The Global Precipitation Measurement (GPM) Ground Validation Satellite Simulated Orbits datasets are available for multiple campaigns: Light Precipitation Evaluation Experiment (LPVEx), Midlatitude Continental Convective Clouds Experiment (MC3E), Tropical Warm Pool - International Cloud Experiment (TWP-ICE), and Canadian Cloudsat/Calipso Validation Programme (C3VP). These datasets were compiled and used as part of the GPM campaign to evaluate algorithms using simulated orbital data from satellite simulators and show that algorithms are capable of meeting accuracy and precision requirements. The Satellite Simulated Orbits database takes account for the atmospheric profiles, the cloud/rain profiles, and the detailed surface/terrain information from the Cloud-Resolving Model (CRM) database. Unique geometry and antenna gain patters of each sensor (GMI imager, GMI sounder, DPR Ku, DPR Ka_MA, DPR Ka_HS) are considered. The Satellite Simulated Orbits database consists of satellite orbit parameters, geolocation of IFOV/EFOV, satellite location, and simulated L1B/L2-like parameters in satellite orbital grid. The Satellite Orbits data covers a portion of sampling right over the CRM domain. All orbital data is in netCDF3 format and contains dimensions, parameter descriptions, and parameter units. Each project's data is distributed as a separate dataset. MC3E occurred in Oklahoma, USA in 2011; LPVEX took place in Finland in 2010; C3VP experiment was held in Canada in 2007; and TWP-ICE took place in Australia in 2006.

Citation

The following examples show how to cite the use of these datasets in a publication. For more information, please see our Citing GHRC DAAC and Data page.

C3VP

Matsui, T and T. Iguchi. 2013. GPM Ground Validation Satellite Simulated Orbits C3VP [indicate subset used]. Dataset available online [http://ghrc.nsstc.nasa.gov/] from the NASA EOSDIS Global Hydrology Resource Center Distributed Active Archive Center, Huntsville, Alabama, U.S.A. doi: http://dx.doi.org/10.5067/GPMGV/C3VP/OVERPASS/DATA401

LPVEx

Matsui, T and T. Iguchi. 2013. GPM Ground Validation Satellite Simulated Orbits LPVEx [indicate subset used]. Dataset available online [http://ghrc.nsstc.nasa.gov/] from the NASA EOSDIS Global Hydrology Resource Center Distributed Active Archive Center, Huntsville, Alabama, U.S.A. doi: http://dx.doi.org/10.5067/GPMGV/MC3E/OVERPASS/DATA401

MC3E

Matsui, T and T. Iguchi. 2013. GPM Ground Validation Satellite Simulated Orbits MC3E [indicate subset used]. Dataset available online [http://ghrc.nsstc.nasa.gov/] from the NASA EOSDIS Global Hydrology Resource Center Distributed Active Archive Center, Huntsville, Alabama, U.S.A. doi: http://dx.doi.org/10.5067/GPMGV/LPVEX/OVERPASS/DATA401

TWP-ICE

Matsui, T and X. Li. 2013. GPM Ground Validation Satellite Simulated Orbits TWP-ICE [indicate subset used]. Dataset available online [http://ghrc.nsstc.nasa.gov/] from the NASA EOSDIS Global Hydrology Resource Center Distributed Active Archive Center, Huntsville, Alabama, U.S.A. doi: http://dx.doi.org/10.5067/GPMGV/TWPICE/OVERPASS/DATA401

Campaign

The Global Precipitation Measurement (GPM) mission Ground Validation (GV) campaign used a variety of methods for validation of GPM satellite constellation measurements prior to launch of the GPM Core Satellite, which launched on February 27th, 2014. The validation effort included numerous GPM-specific and joint-agency/international external field campaigns, using state of the art cloud and precipitation observational infrastructure (polarimetric radars, profilers, rain gauges, disdrometers). Surface rainfall was measured by very dense rain gauge and disdrometer networks at various field campaign sites. These field campaigns accounted for the majority of the effort and resources expended by Global Precipitation Measurement (GPM) mission Ground Validation (GV). More information about the GPM mission is available here http://pmm.nasa.gov/GPM.

» **Extracted records**:
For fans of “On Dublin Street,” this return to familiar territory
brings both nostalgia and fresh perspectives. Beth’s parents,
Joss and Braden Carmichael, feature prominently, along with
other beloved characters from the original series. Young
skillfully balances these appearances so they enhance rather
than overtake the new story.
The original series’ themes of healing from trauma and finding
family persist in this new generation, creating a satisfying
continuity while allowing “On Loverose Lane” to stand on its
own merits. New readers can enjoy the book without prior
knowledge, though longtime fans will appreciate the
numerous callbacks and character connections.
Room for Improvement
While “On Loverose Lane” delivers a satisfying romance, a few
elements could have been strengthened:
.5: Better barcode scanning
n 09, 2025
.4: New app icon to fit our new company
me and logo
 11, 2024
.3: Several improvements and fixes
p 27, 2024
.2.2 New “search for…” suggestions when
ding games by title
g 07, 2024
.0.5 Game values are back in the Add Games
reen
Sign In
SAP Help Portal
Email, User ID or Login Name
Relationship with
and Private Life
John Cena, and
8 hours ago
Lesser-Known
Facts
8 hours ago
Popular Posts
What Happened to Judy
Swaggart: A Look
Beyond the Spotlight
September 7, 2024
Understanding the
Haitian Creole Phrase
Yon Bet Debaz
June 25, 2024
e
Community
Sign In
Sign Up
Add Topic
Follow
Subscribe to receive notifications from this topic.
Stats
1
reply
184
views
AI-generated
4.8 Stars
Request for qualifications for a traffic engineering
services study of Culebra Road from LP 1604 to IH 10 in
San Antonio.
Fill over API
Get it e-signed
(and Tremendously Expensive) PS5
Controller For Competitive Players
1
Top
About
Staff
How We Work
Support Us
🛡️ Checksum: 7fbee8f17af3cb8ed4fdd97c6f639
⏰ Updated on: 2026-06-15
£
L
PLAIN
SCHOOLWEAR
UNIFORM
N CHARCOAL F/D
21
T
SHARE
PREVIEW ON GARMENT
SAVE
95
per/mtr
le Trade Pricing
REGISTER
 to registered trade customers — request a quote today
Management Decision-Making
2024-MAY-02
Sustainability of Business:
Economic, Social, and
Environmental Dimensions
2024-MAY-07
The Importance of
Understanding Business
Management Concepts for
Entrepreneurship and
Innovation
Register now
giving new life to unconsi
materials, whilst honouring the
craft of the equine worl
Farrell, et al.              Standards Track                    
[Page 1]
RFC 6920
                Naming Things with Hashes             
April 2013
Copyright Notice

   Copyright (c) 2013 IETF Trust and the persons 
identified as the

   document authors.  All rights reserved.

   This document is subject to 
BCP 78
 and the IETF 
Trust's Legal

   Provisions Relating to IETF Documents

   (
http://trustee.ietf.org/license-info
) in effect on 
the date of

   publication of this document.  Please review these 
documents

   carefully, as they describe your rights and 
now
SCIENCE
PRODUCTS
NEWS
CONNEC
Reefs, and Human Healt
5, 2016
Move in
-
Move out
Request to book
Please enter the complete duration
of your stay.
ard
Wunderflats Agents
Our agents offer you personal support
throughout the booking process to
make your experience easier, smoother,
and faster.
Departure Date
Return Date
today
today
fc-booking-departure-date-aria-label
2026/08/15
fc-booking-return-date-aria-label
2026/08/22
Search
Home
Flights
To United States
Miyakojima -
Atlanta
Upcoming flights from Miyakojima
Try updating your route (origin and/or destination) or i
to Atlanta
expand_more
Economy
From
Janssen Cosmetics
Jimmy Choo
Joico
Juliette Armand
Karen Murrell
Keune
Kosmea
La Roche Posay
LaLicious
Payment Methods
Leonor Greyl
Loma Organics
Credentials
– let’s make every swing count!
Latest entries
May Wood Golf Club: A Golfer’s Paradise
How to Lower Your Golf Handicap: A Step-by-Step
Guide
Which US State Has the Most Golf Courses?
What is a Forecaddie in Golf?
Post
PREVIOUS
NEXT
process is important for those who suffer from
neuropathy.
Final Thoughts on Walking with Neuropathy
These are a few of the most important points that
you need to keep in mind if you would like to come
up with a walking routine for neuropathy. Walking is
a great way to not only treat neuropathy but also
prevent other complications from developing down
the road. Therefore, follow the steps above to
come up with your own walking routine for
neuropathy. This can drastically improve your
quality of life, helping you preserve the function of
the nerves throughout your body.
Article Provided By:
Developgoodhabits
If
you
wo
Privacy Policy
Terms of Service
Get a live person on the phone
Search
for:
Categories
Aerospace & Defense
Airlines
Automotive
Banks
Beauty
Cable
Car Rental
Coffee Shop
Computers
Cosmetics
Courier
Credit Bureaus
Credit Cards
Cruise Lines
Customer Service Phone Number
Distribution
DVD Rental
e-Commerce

» **Brief 1**:
Answer these questions from the GPM simulated orbits page:
(a) In what format is all orbital data stored?
(b) In which country and year did LPVEx take place?
(c) On what date did the GPM Core Satellite launch?
» **Brief 2**:
Translate this sentence from the GPM simulated orbits page into Spanish: "Surface rainfall was measured by very dense rain gauge and disdrometer networks at various field campaign sites."
» **Brief 3**:
Do these statements agree with the GPM simulated orbits page? Answer yes or no for each, quoting the deciding words.
(a) Each project's data is released as its own dataset.
(b) The C3VP experiment was held in Australia.
(c) The TWP-ICE citation names T. Iguchi as a coauthor.
Answer from the text only.

» **Response 1**:
(a) netCDF3
(b) Finland, 2010
(c) February 27th, 2014

» **Response 2**:
La precipitación en superficie se midió mediante redes muy densas de pluviómetros y disdrómetros en diversos sitios de campañas de campo.

» **Response 3**:
(a) Yes: "Each project's data is distributed as a separate dataset."
(b) No: "C3VP experiment was held in Canada in 2007"
(c) No: "Matsui, T and X. Li."